Across the records that follow, determine how many lines contain "destinate" and give only the resulting number.

═════ DATASET EXTRACT ═════

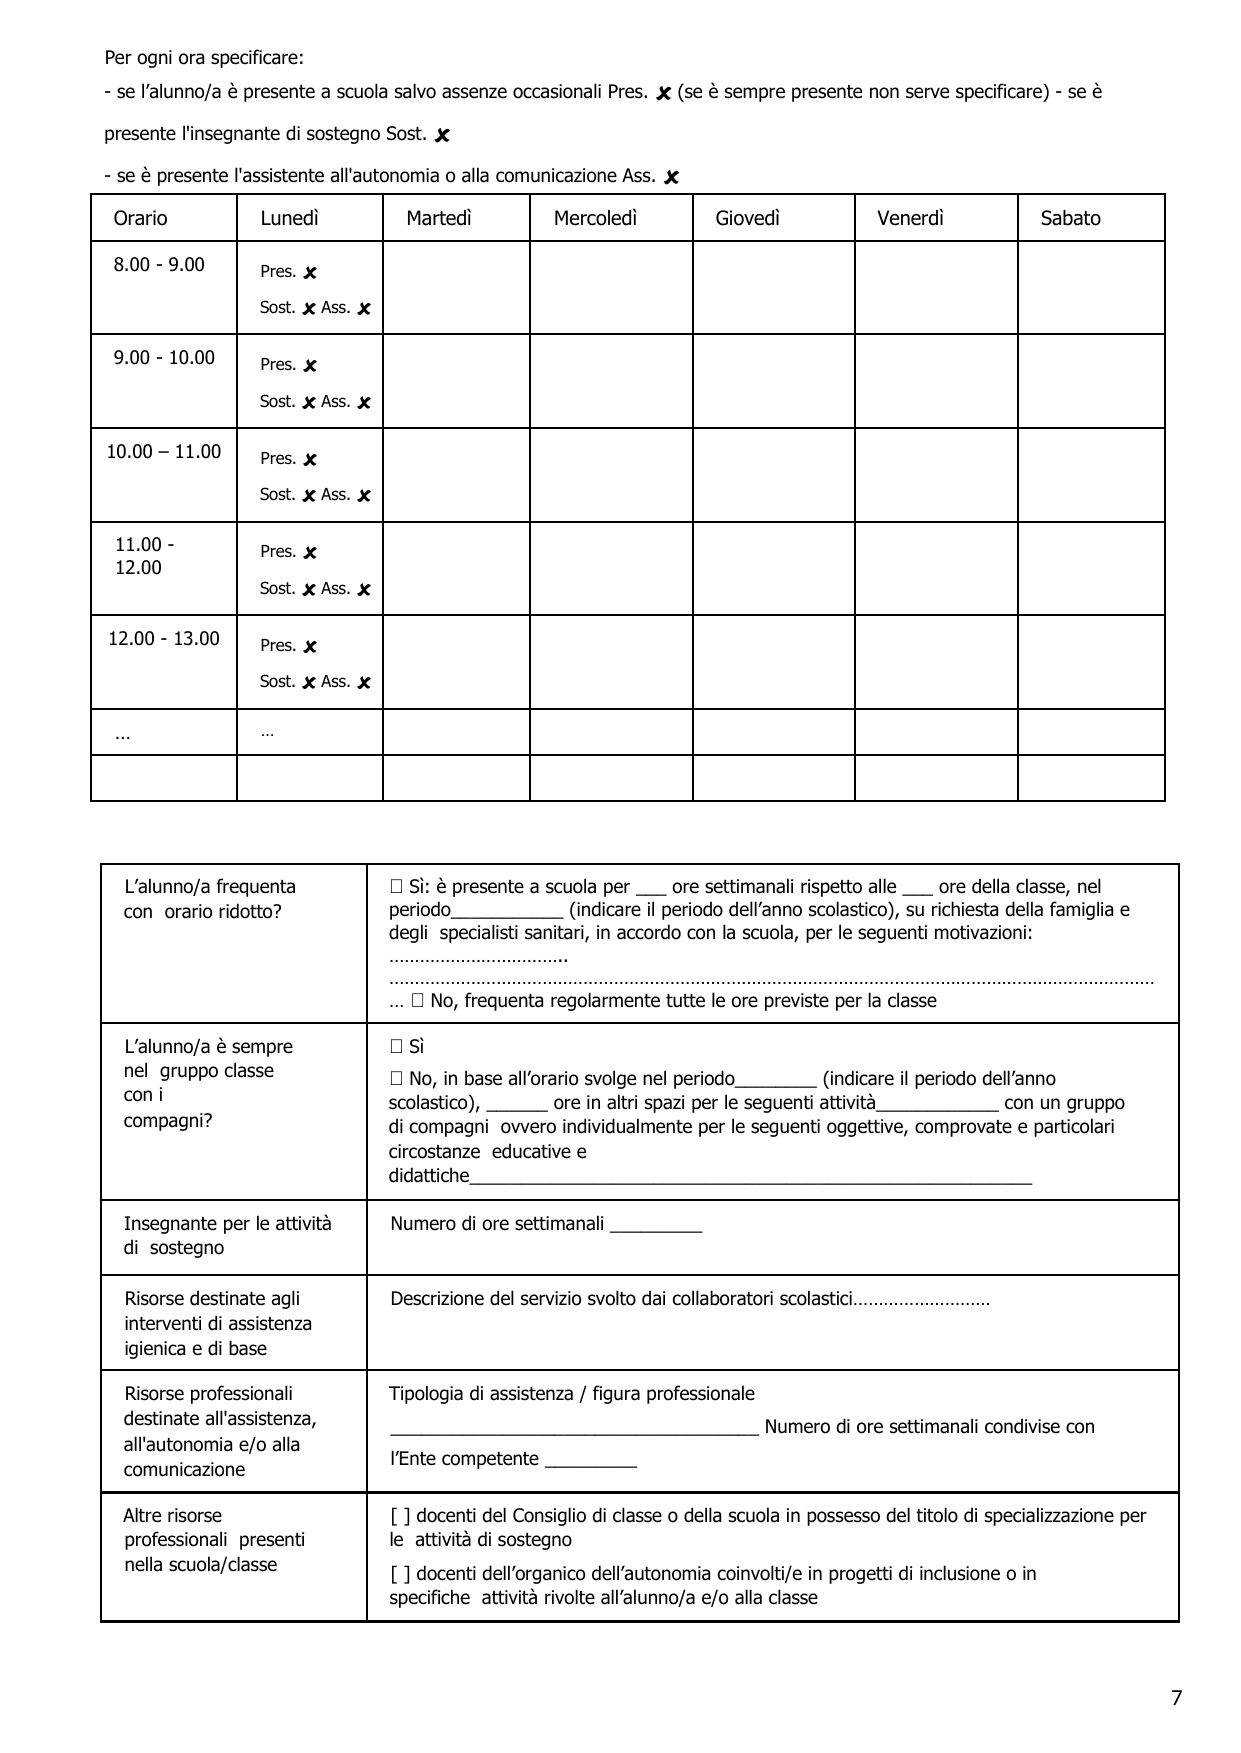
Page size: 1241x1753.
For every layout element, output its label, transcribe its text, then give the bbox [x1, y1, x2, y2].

table_cell [384, 756, 529, 800]
table_cell Tipologia di assistenza / figura professionale ____________________________________ Numero di ore settimanali condivise con l’Ente competente _________ [368, 1371, 1178, 1491]
table_cell [384, 335, 529, 427]
table_header Mercoledì [531, 195, 692, 240]
table_cell [531, 710, 692, 754]
table_header Venerdì [856, 195, 1017, 240]
table_header  Sì: è presente a scuola per ___ ore settimanali rispetto alle ___ ore della classe, nel periodo___________ (indicare il periodo dell’anno scolastico), su richiesta della famiglia e degli specialisti sanitari, in accordo con la scuola, per le seguenti motivazioni:…………………………….. ………………………………………………………………………………………………………………………………………  No, frequenta regolarmente tutte le ore previste per la classe [368, 865, 1178, 1022]
table_cell [1019, 242, 1164, 333]
table_cell [856, 756, 1017, 800]
table_cell … [92, 710, 236, 754]
table_cell [1019, 335, 1164, 427]
table_cell 10.00 – 11.00 [92, 429, 236, 521]
table_cell [694, 335, 854, 427]
table_cell [856, 523, 1017, 614]
text - se l’alunno/a è presente a scuola salvo assenze occasionali Pres. 🗶 (se è sempre presente non serve specificare) - se è presente l'insegnante di sostegno Sost. 🗶 [104, 71, 1107, 151]
table_header Lunedì [238, 195, 382, 240]
table_cell [ ] docenti del Consiglio di classe o della scuola in possesso del titolo di specializzazione per le attività di sostegno [ ] docenti dell’organico dell’autonomia coinvolti/e in progetti di inclusione o in specifiche attività rivolte all’alunno/a e/o alla classe [368, 1494, 1178, 1620]
table_cell [238, 756, 382, 800]
table_cell [856, 710, 1017, 754]
table_cell [92, 756, 236, 800]
text Per ogni ora specificare: [104, 46, 1193, 68]
table_cell [384, 429, 529, 521]
table_header Sabato [1019, 195, 1164, 240]
table_cell [694, 523, 854, 614]
table_header L’alunno/a frequenta con orario ridotto? [102, 865, 366, 1022]
table_cell [856, 242, 1017, 333]
table_cell [384, 710, 529, 754]
table_cell Numero di ore settimanali _________ [368, 1201, 1178, 1274]
text - se è presente l'assistente all'autonomia o alla comunicazione Ass. 🗶 [104, 155, 1193, 193]
table_cell 12.00 - 13.00 [92, 616, 236, 707]
table_cell [531, 429, 692, 521]
table_cell  Sì  No, in base all’orario svolge nel periodo________ (indicare il periodo dell’anno scolastico), ______ ore in altri spazi per le seguenti attività____________ con un gruppo di compagni ovvero individualmente per le seguenti oggettive, comprovate e particolari circostanze educative e didattiche_______________________________________________________ [368, 1024, 1178, 1199]
table_cell Risorse professionali destinate all'assistenza, all'autonomia e/o alla comunicazione [102, 1371, 366, 1491]
table_cell [384, 616, 529, 707]
text 7 [0, 1683, 1182, 1711]
table_cell Pres. 🗶 Sost. 🗶 Ass. 🗶 [238, 616, 382, 707]
table_cell [531, 523, 692, 614]
table_cell [856, 616, 1017, 707]
table_cell [384, 242, 529, 333]
table_cell [1019, 710, 1164, 754]
table_cell [856, 429, 1017, 521]
table_cell [694, 429, 854, 521]
table_cell [531, 335, 692, 427]
table_cell [384, 523, 529, 614]
table_cell 8.00 - 9.00 [92, 242, 236, 333]
table_cell [1019, 756, 1164, 800]
table_cell [1019, 616, 1164, 707]
table_cell Pres. 🗶 Sost. 🗶 Ass. 🗶 [238, 523, 382, 614]
table_cell Risorse destinate agli interventi di assistenza igienica e di base [102, 1276, 366, 1369]
table_cell Insegnante per le attività di sostegno [102, 1201, 366, 1274]
table_cell [694, 616, 854, 707]
table_cell Pres. 🗶 Sost. 🗶 Ass. 🗶 [238, 429, 382, 521]
table_cell L’alunno/a è sempre nel gruppo classe con i compagni? [102, 1024, 366, 1199]
table_cell Altre risorse professionali presenti nella scuola/classe [102, 1494, 366, 1620]
table_cell [1019, 429, 1164, 521]
table_header Orario [92, 195, 236, 240]
table_cell [1019, 523, 1164, 614]
table_cell 9.00 - 10.00 [92, 335, 236, 427]
table_cell [694, 242, 854, 333]
table_cell [531, 616, 692, 707]
table_cell [694, 756, 854, 800]
table_cell Pres. 🗶 Sost. 🗶 Ass. 🗶 [238, 335, 382, 427]
table_cell … [238, 710, 382, 754]
table_cell [531, 242, 692, 333]
table_cell [531, 756, 692, 800]
table_cell Descrizione del servizio svolto dai collaboratori scolastici……………………… [368, 1276, 1178, 1369]
table_cell [856, 335, 1017, 427]
table_cell Pres. 🗶 Sost. 🗶 Ass. 🗶 [238, 242, 382, 333]
table_header Martedì [384, 195, 529, 240]
table_cell 11.00 - 12.00 [92, 523, 236, 614]
table_cell [694, 710, 854, 754]
table_header Giovedì [694, 195, 854, 240]
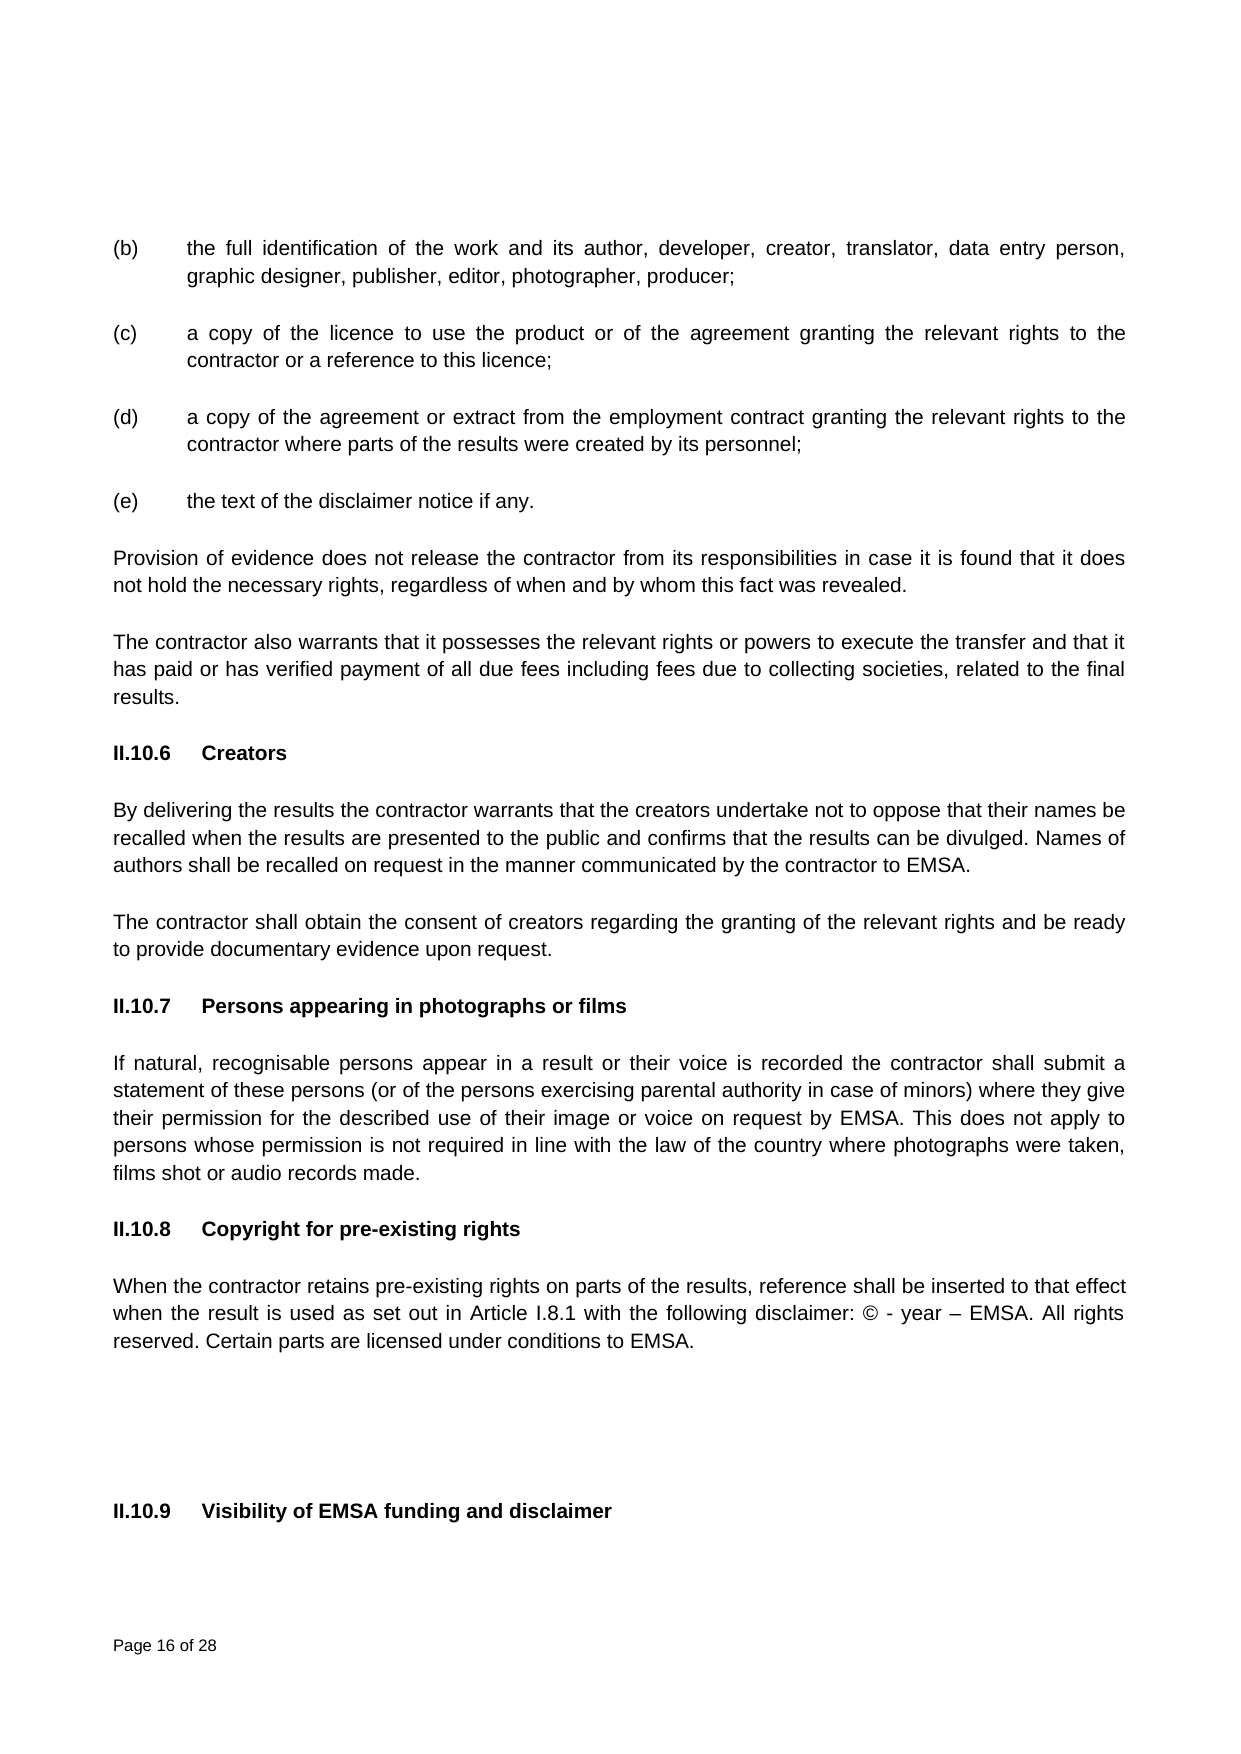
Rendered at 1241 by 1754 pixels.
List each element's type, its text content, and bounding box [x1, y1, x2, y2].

text (c) a copy of the licence to use the product or of the agreement granting the relevant rights to the contractor or a reference to this licence; [113, 320, 1127, 372]
text The contractor also warrants that it possesses the relevant rights or powers to execute the transfer and that it has paid or has verified payment of all due fees including fees due to collecting societies, related to the final results. [113, 629, 1127, 708]
text (e) the text of the disclaimer notice if any. [113, 489, 1127, 513]
text II.10.6 Creators [113, 741, 1127, 765]
text By delivering the results the contractor warrants that the creators undertake not to oppose that their names be recalled when the results are presented to the public and confirms that the results can be divulged. Names of authors shall be recalled on request in the manner communicated by the contractor to EMSA. [113, 798, 1127, 877]
text The contractor shall obtain the consent of creators regarding the granting of the relevant rights and be ready to provide documentary evidence upon request. [113, 909, 1127, 961]
text When the contractor retains pre-existing rights on parts of the results, reference shall be inserted to that effect when the result is used as set out in Article I.8.1 with the following disclaimer: © - year – EMSA. All rights reserved. Certain parts are licensed under conditions to EMSA. [113, 1274, 1127, 1353]
text Provision of evidence does not release the contractor from its responsibilities in case it is found that it does not hold the necessary rights, regardless of when and by whom this fact was revealed. [113, 545, 1127, 597]
text II.10.7 Persons appearing in photographs or films [113, 994, 1127, 1018]
text (d) a copy of the agreement or extract from the employment contract granting the relevant rights to the contractor where parts of the results were created by its personnel; [113, 404, 1127, 456]
text (b) the full identification of the work and its author, developer, creator, translator, data entry person, graphic designer, publisher, editor, photographer, producer; [113, 236, 1127, 288]
text If natural, recognisable persons appear in a result or their voice is recorded the contractor shall submit a statement of these persons (or of the persons exercising parental authority in case of minors) where they give their permission for the described use of their image or voice on request by EMSA. This does not apply to persons whose permission is not required in line with the law of the country where photographs were taken, films shot or audio records made. [113, 1050, 1127, 1184]
text II.10.8 Copyright for pre-existing rights [113, 1217, 1127, 1241]
text II.10.9 Visibility of EMSA funding and disclaimer [113, 1499, 1127, 1523]
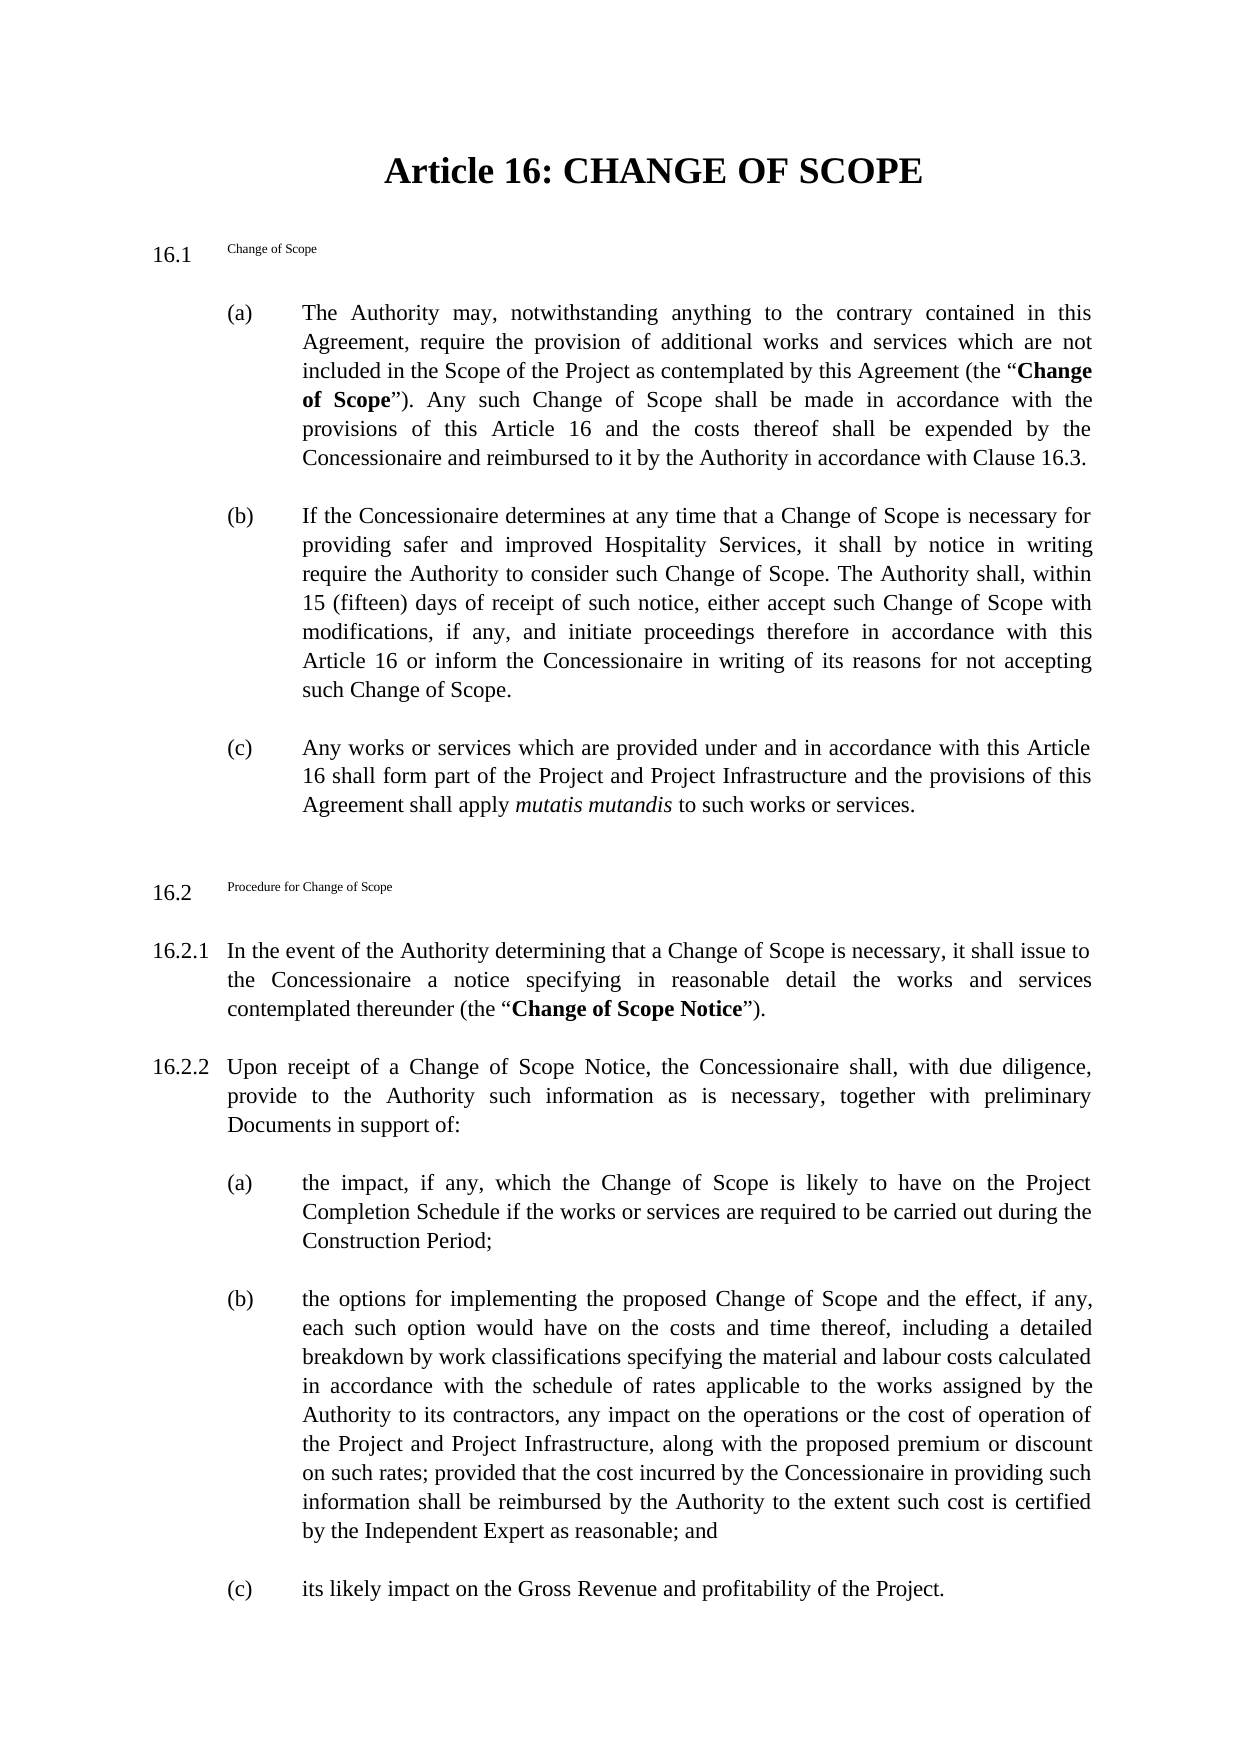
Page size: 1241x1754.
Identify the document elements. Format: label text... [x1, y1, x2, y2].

═════

SOLUTION FOR THIS TASK: 2